Owen ran into the kitchen tonight, eyes bright with the beginnings of tears, lower lip quivering, on the very edge of crying. He was frightened.
I was making supper and, while I cooked, I was letting him watch Snow White and the Seven Dwarfs. It’s a bit too old for him, but he seemed to like it. I had watched a bit of it with him and had explained that the mean queen wanted to hurt Snow White but that it would be OK in the end. Snow White would be happy. She would, of course, live happily ever after.
Owen was really taken in by the scene where Snow White, seeing the Dwarfs’ messy house, concludes that they don’t have a mother. Owen caught on right away: “Maybe her can be their mother? I love Snow White. She can be my friend?”
Something in the film scared him, though. I think it was the transformation from the evil stepmother into the old crone. He kept saying that there was a mean lady queen and a mean man queen and they made him scared. He said this over and over again.
I reassured him as best I could. I said that the mean queen would hurt Snow White but that Snow White would get better and it would be OK. I told him that the mean queen (man or woman) couldn’t hurt him.
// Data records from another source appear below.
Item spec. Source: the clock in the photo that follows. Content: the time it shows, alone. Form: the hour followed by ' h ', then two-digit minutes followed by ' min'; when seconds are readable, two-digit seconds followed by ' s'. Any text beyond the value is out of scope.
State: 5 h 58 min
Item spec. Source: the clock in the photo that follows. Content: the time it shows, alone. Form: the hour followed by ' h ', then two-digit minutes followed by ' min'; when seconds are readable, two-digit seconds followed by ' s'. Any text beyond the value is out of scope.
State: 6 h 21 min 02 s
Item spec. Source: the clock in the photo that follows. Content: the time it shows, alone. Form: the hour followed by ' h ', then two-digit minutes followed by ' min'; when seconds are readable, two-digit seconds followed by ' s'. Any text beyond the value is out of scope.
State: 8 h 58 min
That they had to stay inside the video. I told him if he got scared we could just close the computer. I told him I wouldn’t let them hurt him. I told him I wouldn’t let anyone hurt him.
That last one, of course, a little white lie.
And as I held him to me, reassuring him, kissing his little cheek, I was aware that I was lying, aware that it was the right lie. I will not willingly let anyone hurt my little boy, but I won’t be able to prevent him from being hurt. We all get hurt, repeatedly, relentlessly, even in the most mundane of lives. Even in lives full of love and good intentions. Still, he seemed soothed by my promise. “You won’t let anyone hurt me?”
“No, of course not, Owen. Of course I won’t.”